A alusão do título a essa determinação em atrair a memória não é apenas uma referência temporária; significa, acima de tudo, a recuperação de um estado de espírito que, se contaminado por uma incerteza sangrenta em seu álbum antecessor, “What’s It Gonna Take?” (2022), parece muito mais alegre nessas composições, assumindo a tarefa de retratar essa alegria vital. Uma celebração focada no momento romântico e sua capacidade de conquistar a partitura musical em torno de ritmos de ancestralidade soul. Um milagre emocional explicitamente mencionado em “Back to Writing Love Songs” , que se desenrola com uma delicadeza luminosa e firme que gira eufórica ao contato com a seção de cordas e os coros gospel.

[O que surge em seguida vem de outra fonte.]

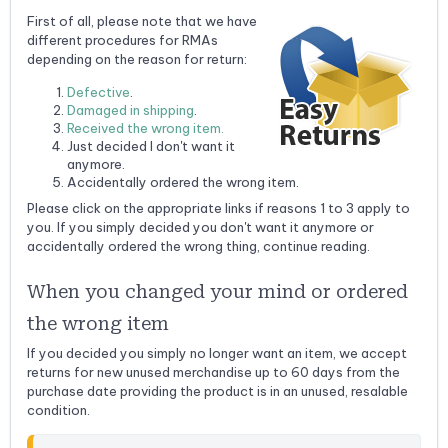
First of all, please note that we have
different procedures for RMAs
depending on the reason for return:
Defective
.
Damaged in shipping
.
Received the wrong item.
Just decided I don't want it
anymore.
Accidentally ordered the wrong item.
Please click on the appropriate links if reasons 1 to 3 apply to
you. If you simply decided you don't want it anymore or
accidentally ordered the wrong thing, continue reading.
When you changed your mind or ordered
the wrong item
If you decided you simply no longer want an item, we accept
returns for new unused merchandise up to 60 days from the
purchase date providing the product is in an unused, resalable
condition.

Dois elementos-chave ao longo do álbum, eles servem como uma base suave e romântica na excepcional “The Only Love I Ever Need Is Yours”, ou se multiplicam para criar uma estrutura mais substancial — mas sempre contida — em “Love, Lover And Beloved”, digna da assinatura terna de Sam Cooke. Referências ilustres que vão desde habitar o imaginário até personalizar seu cancioneiro, como fez Jackie Wilson no caso de “If It Wasn’t For Ray”, uma rota para Nova Orleans, para maior glória de Ray Charles, feita desses tijolos amarelos que predispõem à entonação alegre.

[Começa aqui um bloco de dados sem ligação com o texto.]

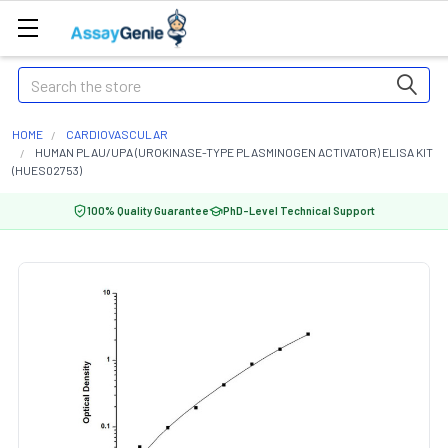
Search
HOME
CARDIOVASCULAR
HUMAN PLAU/UPA (UROKINASE-TYPE PLASMINOGEN ACTIVATOR) ELISA KIT
(HUES02753)
100% Quality Guarantee
PhD-Level Technical Support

O otimismo clarividente traduzido em uma espécie de empoderamento emocional faz de “When The Rains Came “, que alterna entre enunciação sussurrada e severa, um muro de contenção contra o abismo, fazendo-o sentir-se pronto, como numa extensão de Gene Kelly no filme “Cantando na Chuva “, para transformar seus ossos úmidos em uma celebração da existência. Nem mesmo o recitativo nostálgico de “Colorblind” consegue ofuscar o exercício quase juvenil de colorir sombras, mutação servida pela dicção de seu saxofone, convencido de ter encontrado uma linguagem de luz. Virtudes artísticas que, graças à alma sóbria de “Hav’t Lost My Sense Of Wonder”, permitem que sua voz se destaque, ornamentada e imponente, qualidade que definirá “Cutting Corners” como uma das obras-primas desta lista, reunindo violinos – e seu sotaque folclórico gaélico – com uma alma preciosa, e que emergirá na intimidade muscular de “Stomping Ground” para retratar sua cidade natal, Belfast. Um local, usado pelo título do filme de Kenneth Branagh ao qual pertence o elegante sentimento melancólico de “Down To Joy”, também citado na canção homônima, onde a profunda majestade de sua performance no estilo crooner revela um mapa que não é tanto geográfico, mas pessoal.

Estamos acostumados a achar os últimos lançamentos do irlandês agradavelmente substanciais, mas carentes de seu néctar mais extraordinário. O compositor octogenário prova que estamos errados em tentar confinar sua produção atual a um limbo agradável, mas sem graça. “Remembering Now” é uma obra cuja única extensão excessiva, para uma abordagem tão homogênea, a impede de reivindicar um lugar privilegiado entre os destaques de sua discografia. Isso não impede que sua conclusão irradie um sorriso enfático, tanto pela natureza de suas canções quanto por sua qualidade revivida. Van Morrison prova que, quando boas memórias são conjugadas no presente, elas também servem para iluminar o caminho do presente.